__What the exercise asks__: Report how many lines of the items contain the string "금융소비자가", giving only the number.

Page-level text extractions
________

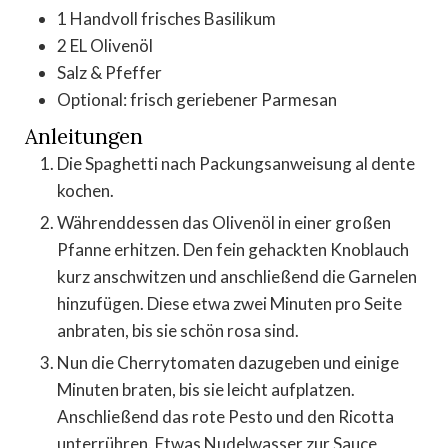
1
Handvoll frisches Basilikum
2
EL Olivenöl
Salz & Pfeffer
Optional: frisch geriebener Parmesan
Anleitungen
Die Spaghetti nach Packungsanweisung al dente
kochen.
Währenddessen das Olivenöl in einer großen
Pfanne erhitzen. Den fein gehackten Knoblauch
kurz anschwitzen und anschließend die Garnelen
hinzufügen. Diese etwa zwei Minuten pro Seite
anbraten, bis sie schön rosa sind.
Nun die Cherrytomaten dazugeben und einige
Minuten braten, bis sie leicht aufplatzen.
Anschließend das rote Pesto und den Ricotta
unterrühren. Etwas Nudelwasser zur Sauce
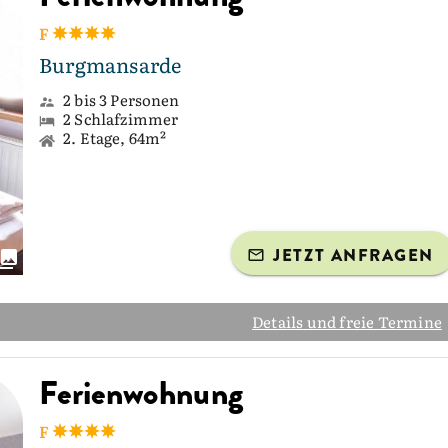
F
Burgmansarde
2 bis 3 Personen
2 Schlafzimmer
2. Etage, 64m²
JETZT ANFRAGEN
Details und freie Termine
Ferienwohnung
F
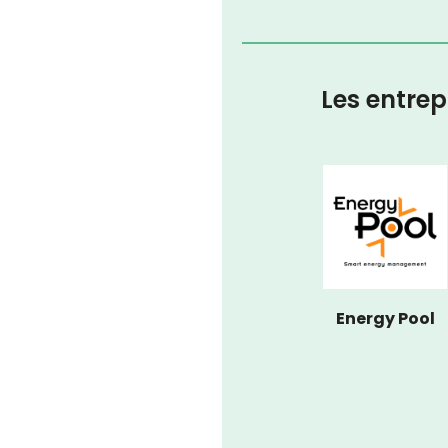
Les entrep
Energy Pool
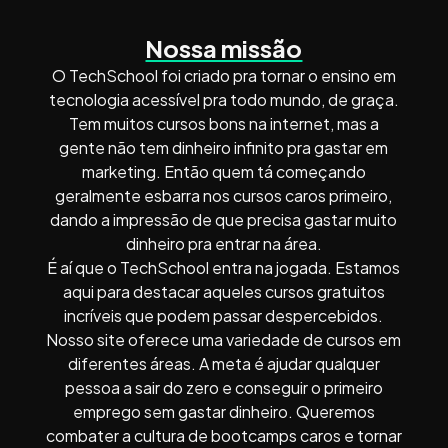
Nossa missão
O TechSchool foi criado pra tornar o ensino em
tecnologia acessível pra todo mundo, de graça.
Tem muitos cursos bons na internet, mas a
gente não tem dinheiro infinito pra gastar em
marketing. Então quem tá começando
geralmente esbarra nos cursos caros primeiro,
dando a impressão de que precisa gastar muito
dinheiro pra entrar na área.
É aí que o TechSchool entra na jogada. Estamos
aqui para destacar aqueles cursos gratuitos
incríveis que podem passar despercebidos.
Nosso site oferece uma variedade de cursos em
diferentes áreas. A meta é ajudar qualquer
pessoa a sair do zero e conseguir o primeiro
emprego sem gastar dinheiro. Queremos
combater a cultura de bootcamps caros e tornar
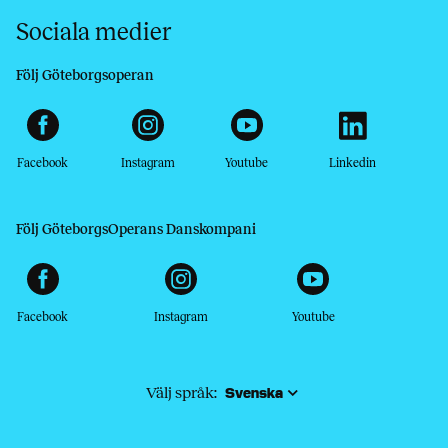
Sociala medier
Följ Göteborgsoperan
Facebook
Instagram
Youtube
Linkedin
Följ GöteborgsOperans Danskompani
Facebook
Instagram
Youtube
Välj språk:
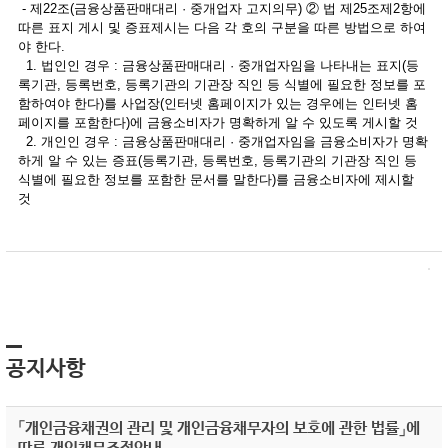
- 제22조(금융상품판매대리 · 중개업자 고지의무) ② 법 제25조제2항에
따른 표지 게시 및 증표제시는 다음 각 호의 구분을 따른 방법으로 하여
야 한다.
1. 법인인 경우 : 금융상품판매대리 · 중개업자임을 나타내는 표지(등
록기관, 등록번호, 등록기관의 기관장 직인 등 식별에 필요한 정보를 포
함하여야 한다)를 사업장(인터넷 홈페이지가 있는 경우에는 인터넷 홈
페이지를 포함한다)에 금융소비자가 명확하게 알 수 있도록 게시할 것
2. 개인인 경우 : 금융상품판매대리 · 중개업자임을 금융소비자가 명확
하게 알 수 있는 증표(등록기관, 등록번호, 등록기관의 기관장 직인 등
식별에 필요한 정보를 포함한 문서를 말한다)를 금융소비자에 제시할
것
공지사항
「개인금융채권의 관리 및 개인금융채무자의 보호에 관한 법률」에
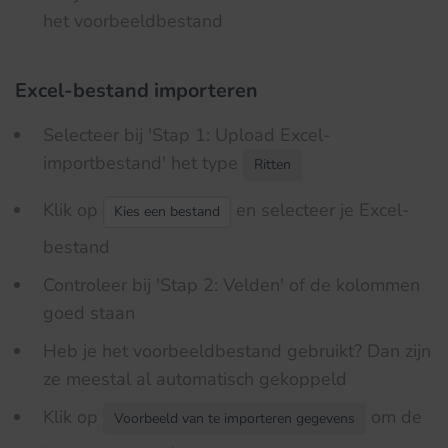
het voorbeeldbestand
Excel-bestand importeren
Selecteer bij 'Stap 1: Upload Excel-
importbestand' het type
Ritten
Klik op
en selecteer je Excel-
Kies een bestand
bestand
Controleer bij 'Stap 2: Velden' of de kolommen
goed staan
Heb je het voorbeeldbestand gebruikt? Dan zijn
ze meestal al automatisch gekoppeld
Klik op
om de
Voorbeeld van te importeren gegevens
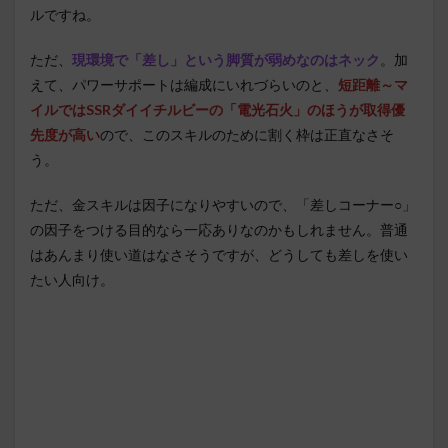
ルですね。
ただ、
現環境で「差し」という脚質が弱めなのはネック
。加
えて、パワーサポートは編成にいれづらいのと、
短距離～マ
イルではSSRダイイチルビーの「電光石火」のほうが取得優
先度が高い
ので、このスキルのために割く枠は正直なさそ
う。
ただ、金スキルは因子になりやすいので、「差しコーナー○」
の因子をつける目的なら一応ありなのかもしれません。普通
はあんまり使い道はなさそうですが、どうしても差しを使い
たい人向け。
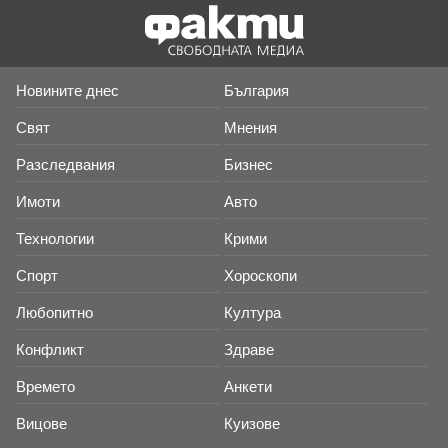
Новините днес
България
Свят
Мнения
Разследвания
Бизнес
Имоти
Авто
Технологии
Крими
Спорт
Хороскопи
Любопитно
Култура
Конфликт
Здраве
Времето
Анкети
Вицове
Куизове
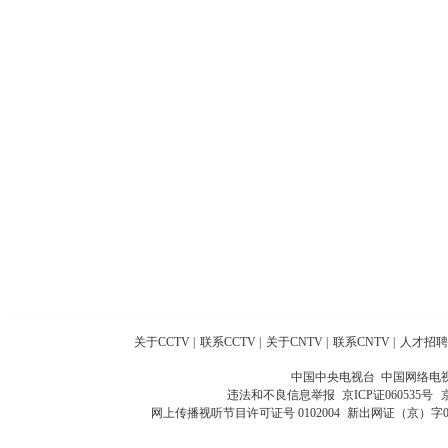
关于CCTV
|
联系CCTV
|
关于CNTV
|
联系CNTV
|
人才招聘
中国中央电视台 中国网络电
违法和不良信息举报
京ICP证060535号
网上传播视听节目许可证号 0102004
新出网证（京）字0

________

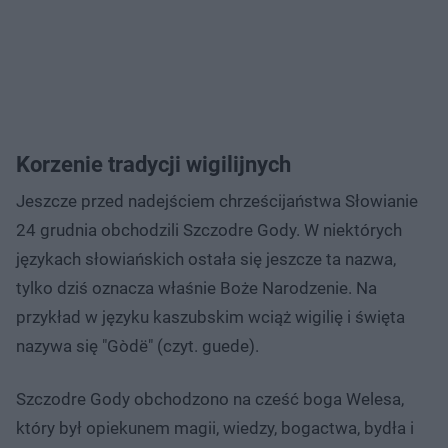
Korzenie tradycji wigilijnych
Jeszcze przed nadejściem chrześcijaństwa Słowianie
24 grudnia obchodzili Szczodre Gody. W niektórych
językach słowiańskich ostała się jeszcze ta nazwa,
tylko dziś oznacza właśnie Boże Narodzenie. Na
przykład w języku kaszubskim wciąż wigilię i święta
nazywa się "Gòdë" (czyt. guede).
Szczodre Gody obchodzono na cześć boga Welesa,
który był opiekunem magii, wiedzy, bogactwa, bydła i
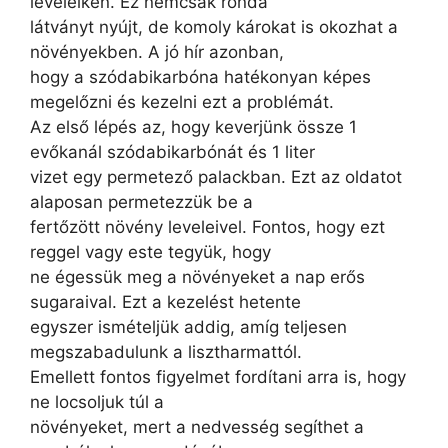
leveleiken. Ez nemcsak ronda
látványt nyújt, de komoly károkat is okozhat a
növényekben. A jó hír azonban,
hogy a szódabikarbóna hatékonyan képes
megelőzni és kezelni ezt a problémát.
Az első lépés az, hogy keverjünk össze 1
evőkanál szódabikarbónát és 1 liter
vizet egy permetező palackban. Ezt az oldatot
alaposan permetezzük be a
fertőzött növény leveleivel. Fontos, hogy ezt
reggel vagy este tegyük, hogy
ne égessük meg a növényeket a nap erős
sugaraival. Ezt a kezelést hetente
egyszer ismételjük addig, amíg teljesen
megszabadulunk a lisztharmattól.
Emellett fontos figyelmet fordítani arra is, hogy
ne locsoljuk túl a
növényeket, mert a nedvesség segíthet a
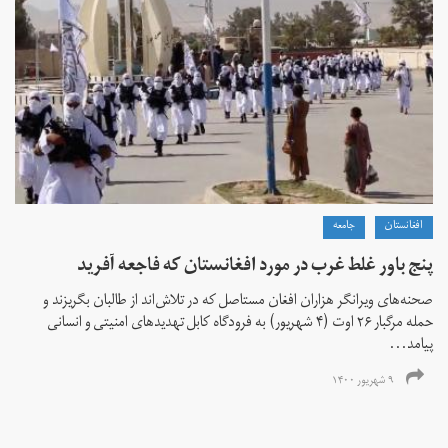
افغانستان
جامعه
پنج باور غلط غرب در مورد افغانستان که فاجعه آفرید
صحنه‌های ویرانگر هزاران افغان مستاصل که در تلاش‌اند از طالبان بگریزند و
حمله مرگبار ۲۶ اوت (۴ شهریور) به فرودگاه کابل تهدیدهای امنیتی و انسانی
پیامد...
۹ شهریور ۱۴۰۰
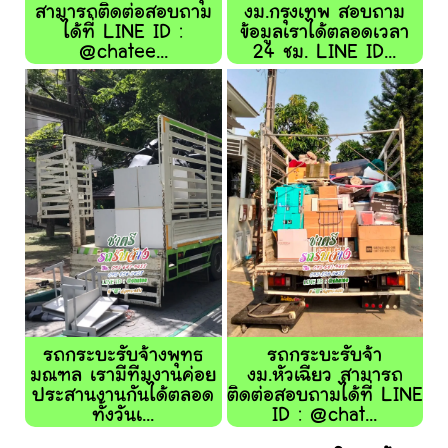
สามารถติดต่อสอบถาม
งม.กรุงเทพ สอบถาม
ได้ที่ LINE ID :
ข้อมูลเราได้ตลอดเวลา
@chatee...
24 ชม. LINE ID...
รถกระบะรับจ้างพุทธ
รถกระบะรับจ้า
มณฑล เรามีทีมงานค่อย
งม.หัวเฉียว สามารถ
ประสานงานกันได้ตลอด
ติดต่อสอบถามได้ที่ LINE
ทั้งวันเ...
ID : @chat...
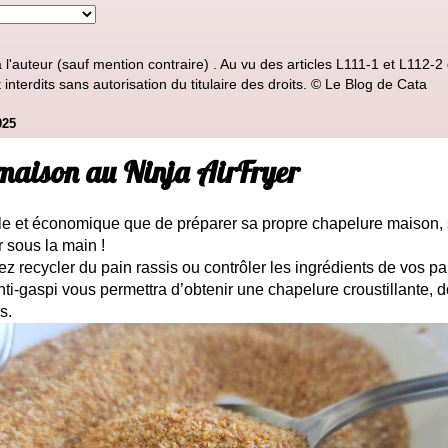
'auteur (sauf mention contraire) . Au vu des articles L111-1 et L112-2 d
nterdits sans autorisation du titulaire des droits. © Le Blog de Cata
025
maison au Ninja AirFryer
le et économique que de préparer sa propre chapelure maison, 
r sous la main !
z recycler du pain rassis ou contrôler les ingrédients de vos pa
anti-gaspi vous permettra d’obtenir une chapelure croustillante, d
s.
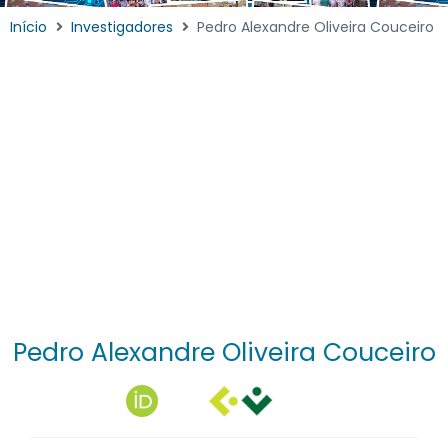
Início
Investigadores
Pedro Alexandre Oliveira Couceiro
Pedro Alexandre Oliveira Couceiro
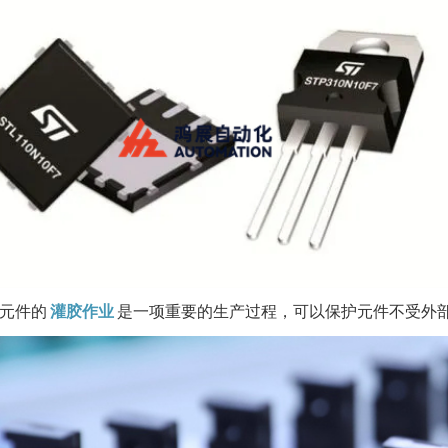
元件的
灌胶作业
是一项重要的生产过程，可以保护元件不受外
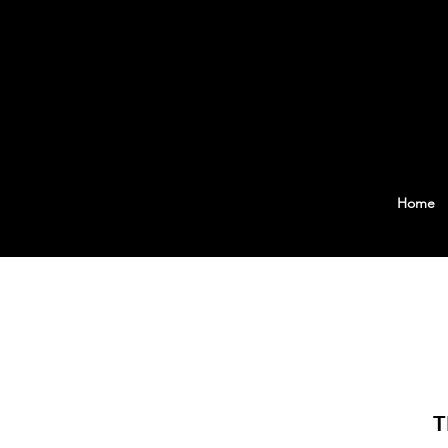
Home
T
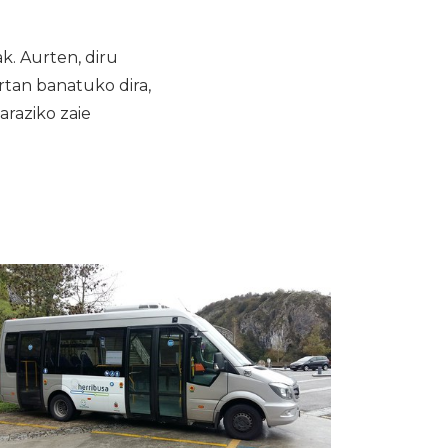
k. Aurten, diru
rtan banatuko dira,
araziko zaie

________

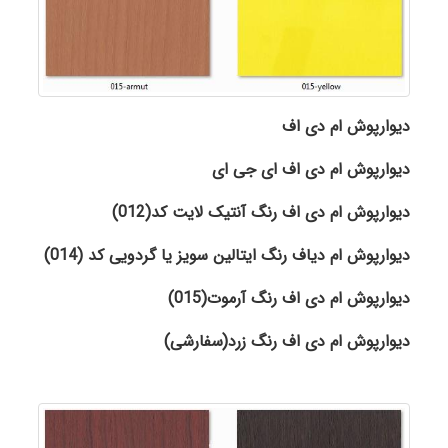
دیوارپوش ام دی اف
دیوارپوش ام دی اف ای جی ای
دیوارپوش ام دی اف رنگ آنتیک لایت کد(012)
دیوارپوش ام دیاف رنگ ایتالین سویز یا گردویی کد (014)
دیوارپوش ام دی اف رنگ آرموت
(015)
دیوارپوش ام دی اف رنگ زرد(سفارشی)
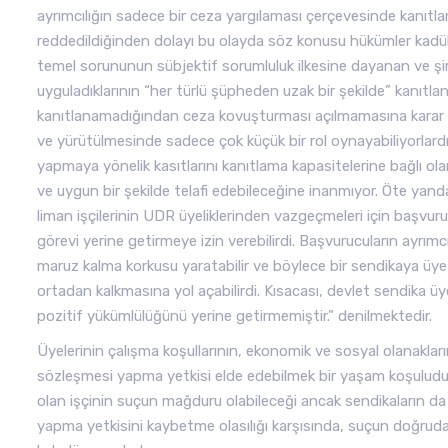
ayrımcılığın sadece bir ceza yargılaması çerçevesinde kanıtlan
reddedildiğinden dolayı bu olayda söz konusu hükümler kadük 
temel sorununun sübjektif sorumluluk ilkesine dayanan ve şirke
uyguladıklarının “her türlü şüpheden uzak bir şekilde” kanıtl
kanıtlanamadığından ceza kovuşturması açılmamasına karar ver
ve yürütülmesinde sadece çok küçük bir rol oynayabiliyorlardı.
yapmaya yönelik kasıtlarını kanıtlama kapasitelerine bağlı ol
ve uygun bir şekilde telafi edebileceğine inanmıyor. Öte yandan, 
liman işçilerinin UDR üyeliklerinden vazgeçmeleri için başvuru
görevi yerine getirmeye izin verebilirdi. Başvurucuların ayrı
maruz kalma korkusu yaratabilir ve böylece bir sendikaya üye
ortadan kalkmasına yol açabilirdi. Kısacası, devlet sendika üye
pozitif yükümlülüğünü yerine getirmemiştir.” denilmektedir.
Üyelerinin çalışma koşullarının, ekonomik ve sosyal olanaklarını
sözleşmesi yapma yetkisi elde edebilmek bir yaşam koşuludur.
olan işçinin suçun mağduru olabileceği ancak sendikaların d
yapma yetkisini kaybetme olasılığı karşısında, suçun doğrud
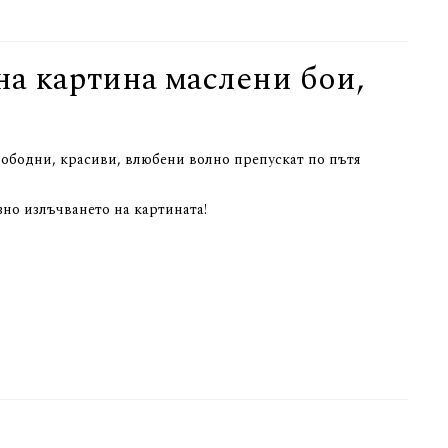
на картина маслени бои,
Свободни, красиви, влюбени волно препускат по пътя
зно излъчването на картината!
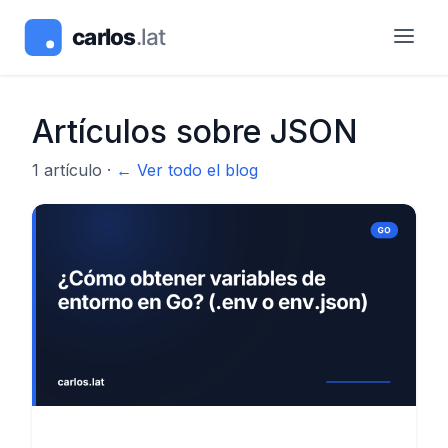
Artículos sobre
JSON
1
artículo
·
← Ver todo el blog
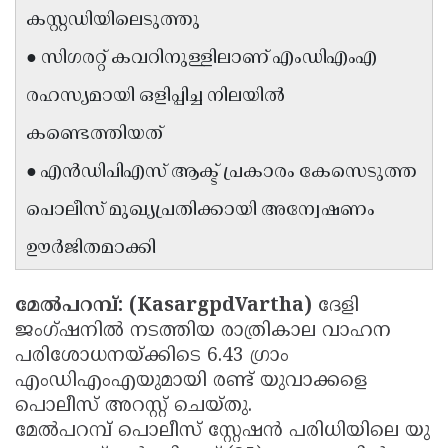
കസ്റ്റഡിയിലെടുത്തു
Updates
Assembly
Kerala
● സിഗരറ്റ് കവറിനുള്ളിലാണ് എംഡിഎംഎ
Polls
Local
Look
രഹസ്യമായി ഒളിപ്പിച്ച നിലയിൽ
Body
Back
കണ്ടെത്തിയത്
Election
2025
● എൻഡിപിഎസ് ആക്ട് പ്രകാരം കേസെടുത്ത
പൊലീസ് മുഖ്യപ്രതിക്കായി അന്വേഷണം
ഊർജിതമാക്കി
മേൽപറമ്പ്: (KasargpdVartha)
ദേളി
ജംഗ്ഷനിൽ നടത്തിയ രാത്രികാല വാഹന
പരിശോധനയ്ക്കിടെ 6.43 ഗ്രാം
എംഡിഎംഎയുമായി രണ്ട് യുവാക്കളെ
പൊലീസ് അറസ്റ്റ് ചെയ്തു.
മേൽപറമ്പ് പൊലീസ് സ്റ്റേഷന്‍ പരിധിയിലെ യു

________

__Task output__: 2